MYTH 7: Poor milk supply is usually caused by stress, fatigue and/or inadequate fluids and food intake.
Not True! The most common causes of milk supply problems are infrequent feedings and/or poor latch-on and positioning; both are usually due to inadequate information provided to the breastfeeding mother. Suckling problems on the infant’s part can also impact milk supply negatively. Stress, fatigue or malnutrition are rarely causes of milk supply failure because the body has highly developed survival mechanisms to protect the nursling during times of scarce food supply.
MYTH 8: Frequent nursing can lead to postpartum depression.
Not True!
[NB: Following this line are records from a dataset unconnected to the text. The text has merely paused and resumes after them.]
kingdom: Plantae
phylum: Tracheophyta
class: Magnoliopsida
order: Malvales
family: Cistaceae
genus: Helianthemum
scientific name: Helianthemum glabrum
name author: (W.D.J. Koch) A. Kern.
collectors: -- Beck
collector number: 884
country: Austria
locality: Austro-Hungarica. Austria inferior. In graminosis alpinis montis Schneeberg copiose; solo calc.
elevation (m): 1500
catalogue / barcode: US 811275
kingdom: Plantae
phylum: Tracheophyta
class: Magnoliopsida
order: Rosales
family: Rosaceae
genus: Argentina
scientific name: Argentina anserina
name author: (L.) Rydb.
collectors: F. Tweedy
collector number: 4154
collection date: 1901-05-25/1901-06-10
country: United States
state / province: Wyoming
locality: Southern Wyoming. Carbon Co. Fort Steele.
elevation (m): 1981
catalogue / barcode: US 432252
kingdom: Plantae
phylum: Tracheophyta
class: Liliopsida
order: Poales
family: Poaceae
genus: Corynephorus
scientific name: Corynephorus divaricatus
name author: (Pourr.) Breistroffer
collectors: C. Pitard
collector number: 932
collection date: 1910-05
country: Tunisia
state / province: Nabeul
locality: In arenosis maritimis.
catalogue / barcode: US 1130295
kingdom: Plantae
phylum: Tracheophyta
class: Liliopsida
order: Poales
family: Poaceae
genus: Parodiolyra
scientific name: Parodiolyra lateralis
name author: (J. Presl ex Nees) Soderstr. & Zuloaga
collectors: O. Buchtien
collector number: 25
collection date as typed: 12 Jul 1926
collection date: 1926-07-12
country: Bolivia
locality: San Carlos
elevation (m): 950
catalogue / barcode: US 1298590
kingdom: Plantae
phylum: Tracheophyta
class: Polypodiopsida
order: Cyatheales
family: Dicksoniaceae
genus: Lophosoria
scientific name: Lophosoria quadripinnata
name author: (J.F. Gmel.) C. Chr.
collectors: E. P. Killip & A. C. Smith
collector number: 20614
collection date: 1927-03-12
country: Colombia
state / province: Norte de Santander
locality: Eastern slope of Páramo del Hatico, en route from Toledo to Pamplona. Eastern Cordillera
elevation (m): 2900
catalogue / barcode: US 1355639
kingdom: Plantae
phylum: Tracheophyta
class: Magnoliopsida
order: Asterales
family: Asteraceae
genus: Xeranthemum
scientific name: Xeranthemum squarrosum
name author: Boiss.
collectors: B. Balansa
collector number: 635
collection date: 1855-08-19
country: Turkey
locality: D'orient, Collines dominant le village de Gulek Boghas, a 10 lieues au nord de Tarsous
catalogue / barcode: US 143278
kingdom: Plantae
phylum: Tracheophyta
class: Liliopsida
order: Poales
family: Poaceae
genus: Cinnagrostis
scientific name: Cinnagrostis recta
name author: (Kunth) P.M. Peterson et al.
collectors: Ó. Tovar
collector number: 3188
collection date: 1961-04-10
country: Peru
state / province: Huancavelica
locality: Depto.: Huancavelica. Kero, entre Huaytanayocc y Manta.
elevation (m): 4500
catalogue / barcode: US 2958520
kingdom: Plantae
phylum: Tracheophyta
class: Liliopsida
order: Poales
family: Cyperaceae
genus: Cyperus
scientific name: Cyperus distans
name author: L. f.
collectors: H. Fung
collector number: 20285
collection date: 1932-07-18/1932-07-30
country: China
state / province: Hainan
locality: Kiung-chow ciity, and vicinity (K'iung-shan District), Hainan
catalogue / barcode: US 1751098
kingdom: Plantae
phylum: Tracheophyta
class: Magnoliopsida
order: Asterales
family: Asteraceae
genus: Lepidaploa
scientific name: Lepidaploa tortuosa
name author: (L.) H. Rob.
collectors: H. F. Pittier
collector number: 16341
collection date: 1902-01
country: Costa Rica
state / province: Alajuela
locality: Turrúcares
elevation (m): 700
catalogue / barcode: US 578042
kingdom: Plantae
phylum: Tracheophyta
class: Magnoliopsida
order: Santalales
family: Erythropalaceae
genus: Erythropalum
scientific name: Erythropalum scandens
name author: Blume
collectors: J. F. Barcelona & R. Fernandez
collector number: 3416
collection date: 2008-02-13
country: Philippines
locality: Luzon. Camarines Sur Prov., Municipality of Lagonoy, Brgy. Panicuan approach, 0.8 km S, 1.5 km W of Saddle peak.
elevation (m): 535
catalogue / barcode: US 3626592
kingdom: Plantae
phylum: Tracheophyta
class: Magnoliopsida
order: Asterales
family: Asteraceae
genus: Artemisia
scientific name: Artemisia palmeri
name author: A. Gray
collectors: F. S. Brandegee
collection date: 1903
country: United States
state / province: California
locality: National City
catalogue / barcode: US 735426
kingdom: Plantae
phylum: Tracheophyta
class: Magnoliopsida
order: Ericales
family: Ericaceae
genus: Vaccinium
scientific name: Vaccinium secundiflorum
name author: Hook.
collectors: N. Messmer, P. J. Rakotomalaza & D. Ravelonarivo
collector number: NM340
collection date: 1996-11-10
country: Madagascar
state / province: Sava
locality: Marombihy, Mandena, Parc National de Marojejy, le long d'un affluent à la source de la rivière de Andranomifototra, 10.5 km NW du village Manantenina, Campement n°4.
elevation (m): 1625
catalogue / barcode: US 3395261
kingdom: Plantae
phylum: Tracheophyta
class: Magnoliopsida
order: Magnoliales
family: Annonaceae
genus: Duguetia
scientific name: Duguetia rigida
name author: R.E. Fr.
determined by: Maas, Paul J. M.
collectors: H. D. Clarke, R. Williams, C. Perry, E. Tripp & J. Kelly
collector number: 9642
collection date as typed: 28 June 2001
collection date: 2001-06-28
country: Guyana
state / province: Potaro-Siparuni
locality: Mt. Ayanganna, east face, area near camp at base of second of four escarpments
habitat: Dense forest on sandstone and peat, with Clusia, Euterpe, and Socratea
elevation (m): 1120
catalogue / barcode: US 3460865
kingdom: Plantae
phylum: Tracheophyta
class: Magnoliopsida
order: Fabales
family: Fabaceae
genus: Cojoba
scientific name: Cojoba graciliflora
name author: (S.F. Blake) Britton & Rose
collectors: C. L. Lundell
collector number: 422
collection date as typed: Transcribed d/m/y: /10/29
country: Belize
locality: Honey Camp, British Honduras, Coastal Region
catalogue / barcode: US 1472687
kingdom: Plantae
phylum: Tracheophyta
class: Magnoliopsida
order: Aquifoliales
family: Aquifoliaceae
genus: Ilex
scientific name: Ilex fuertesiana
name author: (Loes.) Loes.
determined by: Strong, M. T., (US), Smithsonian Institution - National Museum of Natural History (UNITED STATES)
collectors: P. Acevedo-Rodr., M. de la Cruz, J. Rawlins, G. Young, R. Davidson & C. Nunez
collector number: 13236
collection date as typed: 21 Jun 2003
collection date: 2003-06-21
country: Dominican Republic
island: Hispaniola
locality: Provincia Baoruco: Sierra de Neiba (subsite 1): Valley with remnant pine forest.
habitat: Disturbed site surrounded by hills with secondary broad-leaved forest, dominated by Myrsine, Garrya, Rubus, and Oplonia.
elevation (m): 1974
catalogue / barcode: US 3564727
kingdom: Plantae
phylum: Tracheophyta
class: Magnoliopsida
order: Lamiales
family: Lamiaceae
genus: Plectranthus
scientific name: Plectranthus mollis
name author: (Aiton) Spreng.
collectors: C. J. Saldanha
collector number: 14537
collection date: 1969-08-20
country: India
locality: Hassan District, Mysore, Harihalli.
Postpartum depression is believed to be caused by fluctuating hormones after birth and may be exacerbated by fatigue and lack of social support, though it mostly occurs in women who have a history of problems prior to pregnancy.
The nutritional, immunological, emotional and psychological benefits of breastfeeding should be enough to encourage mothers to want to breastfeed their newborn and for all health care providers to strongly encourage breastfeeding. Research has also shown that mothers who breastfeed lower their own incidences of ovarian cancer and pre-menopausal breast cancer, and reduce their risk of bone fractures from osteoporosis later in life.